Importantly, scientists at the event not only demonstrated the ability to generate 'voltage' to power lighting, but also revealed SolarWindow's capacity to produce 'current' necessary for powering mechanical devices and appliances.

Following a boardroom display of LED lights powered by SolarWindow™ using both natural sunlight and artificial fluorescent light sources, attendees crowded inside inventor and Lead Researcher Dr. Xiaomei Jiang's laboratory where PhD-candidate and Researcher Jason Lewis, successfully powered the mechanical rotor blades of a small helicopter using only a single, small-scale SolarWindow™ prototype.

New Energy's working SolarWindow™ prototype is a precursor to the development of a commercial scale prototype and eventual full-scale production. Low production costs, improved manufacturability and increased power performance are among important, recently announced objectives researchers are now targeting. Key to these advances are the development of new methods and technologies for applying New Energy's electricity-generating coatings to glass surfaces.

Electrical power is generated on glass when New Energy's SolarWindow™ coatings are sprayed onto surfaces using commercially available equipment. This patent-pending process enables researchers to spray SolarWindow™ coatings onto glass at room temperature, eliminating expensive and often cumbersome high-temperature or high-vacuum production methods typically used by current solar manufacturers.

About New Energy Technologies, Inc.:

New Energy Technologies, Inc., together with its wholly owned subsidiaries, is a developer of next generation alternative and renewable energy technologies. Among the Company's technologies under development are:

  • MotionPower™ roadway systems for generating electricity by capturing the kinetic energy produced by moving vehicles - a patent-pending technology, the subject of nine patent applications in the United States and two international patent filings. An estimated 250 million registered vehicles drive more than six billion miles on America's roadways, every day; and
  • SolarWindow™ technologies which enable see-thru windows to generate electricity by 'spraying' their glass surfaces with New Energy's electricity-generating coatings. These solar coatings are less than 1/10th the thickness of 'thin' films and make use of the world's smallest functional solar cells, shown to successfully produce electricity in a published peer-reviewed study in the Journal of Renewable and Sustainable Energy of the American Institute of Physics.

Through established relationships with universities, research institutions, and commercial partners, we strive to identify technologies and business opportunities on the leading edge of renewable energy innovation.
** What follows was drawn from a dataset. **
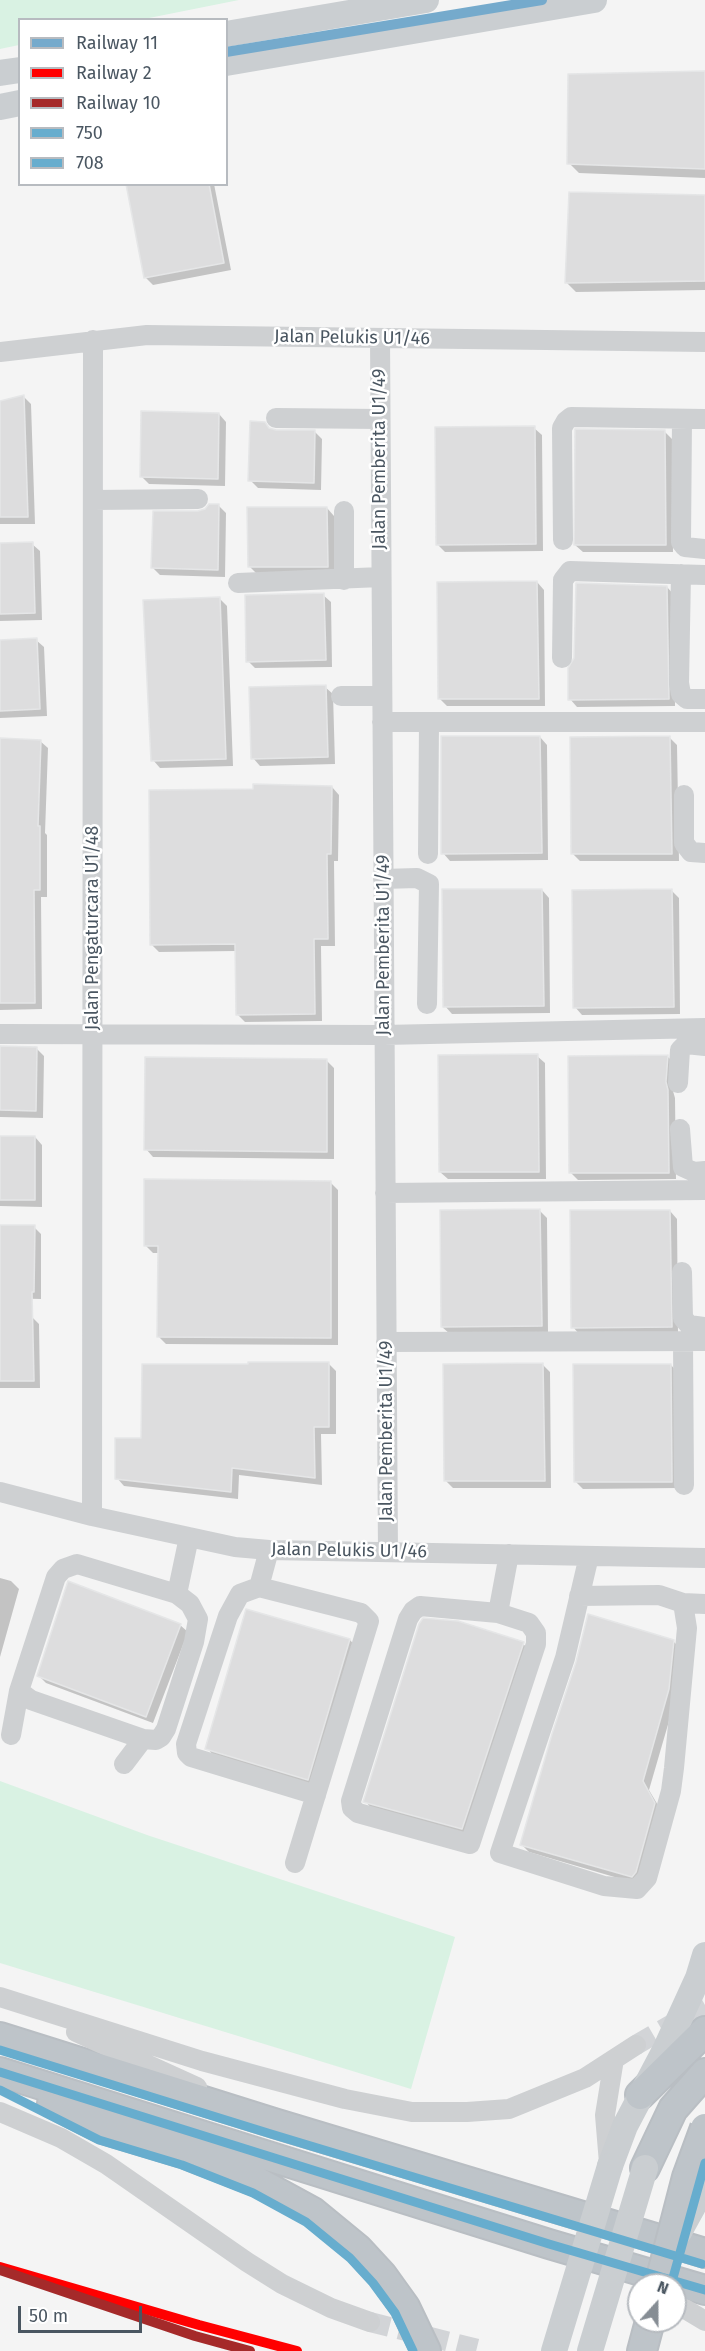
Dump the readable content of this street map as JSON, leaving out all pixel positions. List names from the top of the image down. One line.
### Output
{"streets":{"street":["Jalan Pelukis U1/46","Jalan Pemberita U1/49","Jalan Pengaturcara U1/48"]},"crossings":[["Jalan Pelukis U1/46","Jalan Pemberita U1/49"],["Jalan Pelukis U1/46","Jalan Pengaturcara U1/48"]],"lines":["rail line 11","transit line 708","transit line 750","rail line 2","rail line 10"],"legend":["Railway 11","Railway 2","Railway 10","750","708"],"scale_bar":"50 m","north":"top"}
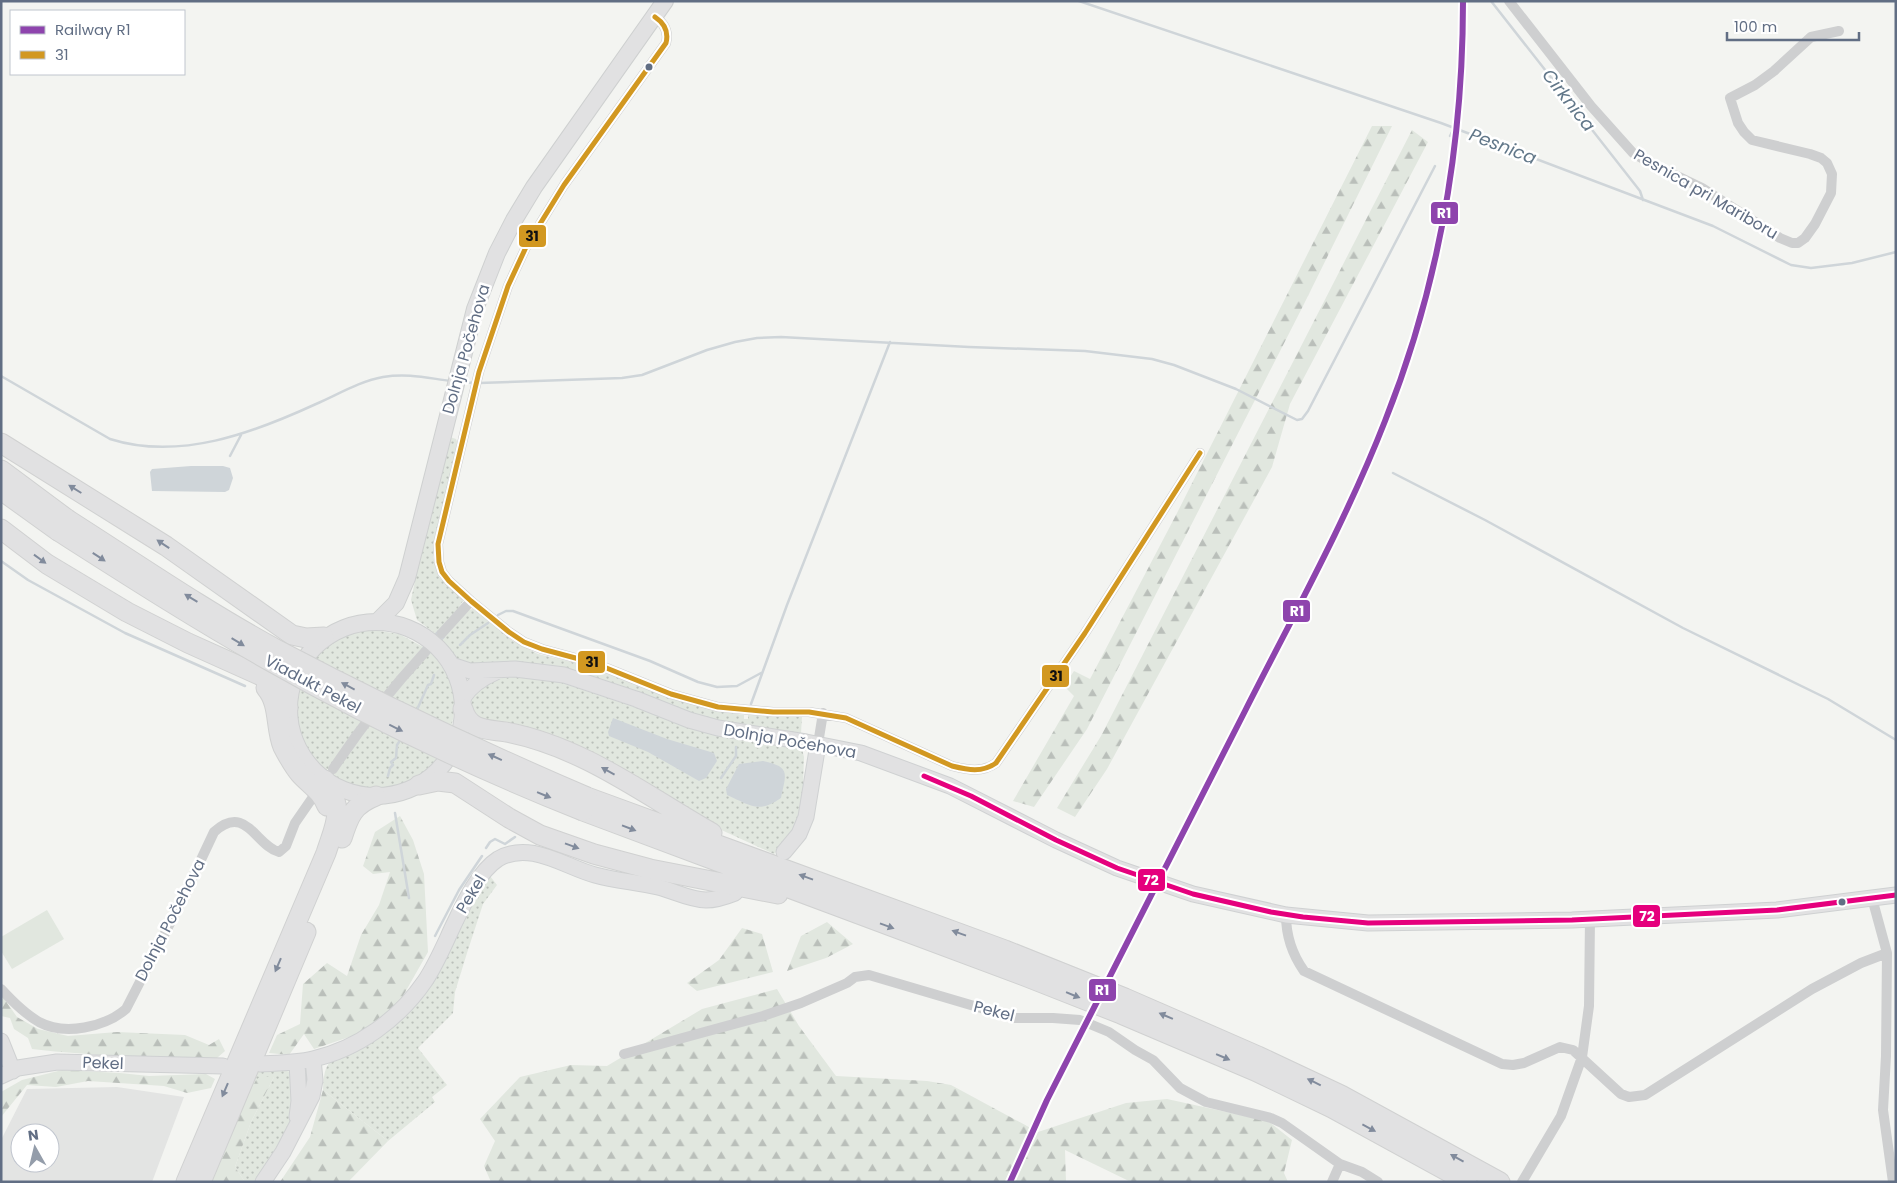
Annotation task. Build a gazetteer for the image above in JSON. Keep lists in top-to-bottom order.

Unique to our business model is the use of established research infrastructure owned by the various institutions we deal with, saving us significant capital which would otherwise be required for such costs as land and building acquisition, equipment and capital equipment purchases, and other start up expenses. As a result, we are able to benefit from leading edge research while employing significantly less capital than conventional organizations.